Der ebenfalls von der Unionsfraktion als Experte vorgeschlagene Präsident des Bundesverbandes der Deutschen Standesbeamtinnen und Standesbeamten, Volker Weber, erklärte, die angedachte Reform im Gesetzentwurf komme dem Wunsch nach Vereinfachung nicht nach, sondern erweitere die bestehenden Regelungen um ein Vielfaches in kaum nachvollziehbare und in sich wiederum widersprüchliche Normen. Er wünsche sich für die Standesbeamtinnen und Standesbeamten, aber vor allem auch für die Bürgerinnen und Bürger eine klare und verständliche Gesetzesgrundlage der im Koalitionsvertrag festgelegten Liberalisierung des Namensrechts. Der Bundesverband befürworte eine grundlegende Reform des Namensrechts, die die Trennung der Zuständigkeiten beim Standesamt und den öffentlich-rechtlichen Namensänderungsbehörden aufgibt.

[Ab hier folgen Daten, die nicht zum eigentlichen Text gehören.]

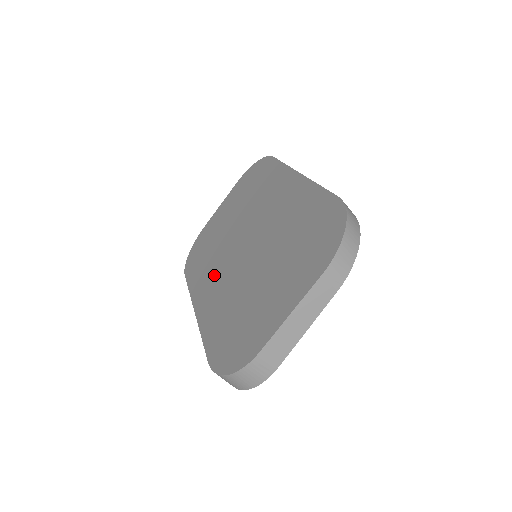
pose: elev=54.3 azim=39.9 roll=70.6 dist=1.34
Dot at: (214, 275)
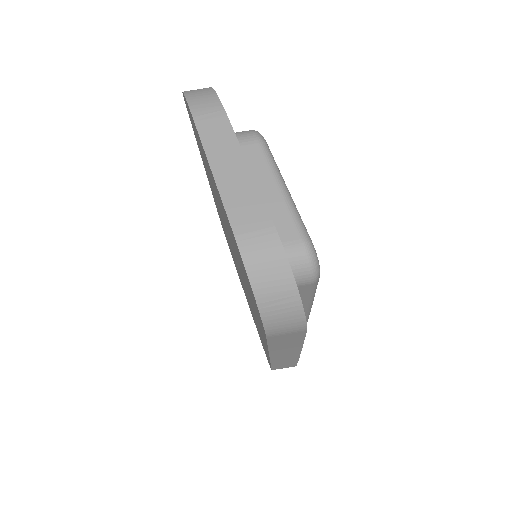
Dot at: (254, 315)
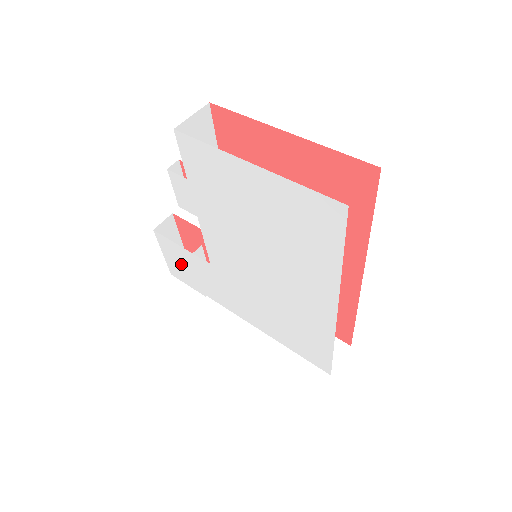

Matthias Hettich, Richter am Verwaltungsgerichtshof Baden-Württemberg, begrüßte die Novellierungen grundsätzlich, verwies aber wie andere Sachverständige auf die von der Arbeitsgruppe vorgeschlagenen Reform-Eckpunkte. Dass eine grundhafte Neuregelung des Namensrechts ausbleibe, habe nicht nur zur Folge, dass sich die Liberalisierung des Namensrechts auf einzelne, wenn auch durchaus bedeutende Teilbereiche beschränke. Auch für Hettich, der von der SPD-Fraktion für die Anhörung vorgeschlagen wurde, nimmt die Komplexität des Namensrechts deutlich zu. Das größte Versäumnis des Entwurfs ist laut Hettich, das öffentlich-rechtliche Namensrecht nicht zu reformieren. Durch dieses Unterlassen entstehe ein „windschiefes“ Verhältnis zwischen zivilrechtlichem und öffentlich-rechtlichem Namensrecht, das dringend der Korrektur bedürfe.

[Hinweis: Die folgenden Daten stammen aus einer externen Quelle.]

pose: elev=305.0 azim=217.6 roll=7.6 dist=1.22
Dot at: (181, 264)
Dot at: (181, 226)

Saskia Lettmaier von der Christian-Albrechts-Universität zu Kiel erklärte ihre uneingeschränkte Zustimmung zum Grundanliegen des Entwurfs und den Grundzügen der vorgesehenen Änderungen. Gegenüber dem Referentenentwurf gebe es signifikante Verbesserungen. Zusammenfassend enthalte der Entwurf viel Licht, aber durchaus auch einige Schatten. Zu oft würden unkritisch die alten Regelungen fortgeschrieben, erklärte die auf Vorschlag der SPD-Fraktion eingeladene Sachverständige, die auch eine Reihe von Korrekturen vorschlug. Sie bemängelte unter anderem das schwerfällige familiengerichtliche Prozedere bei Dissens der gemeinsam sorgeberechtigten Eltern über den Kindesnamen.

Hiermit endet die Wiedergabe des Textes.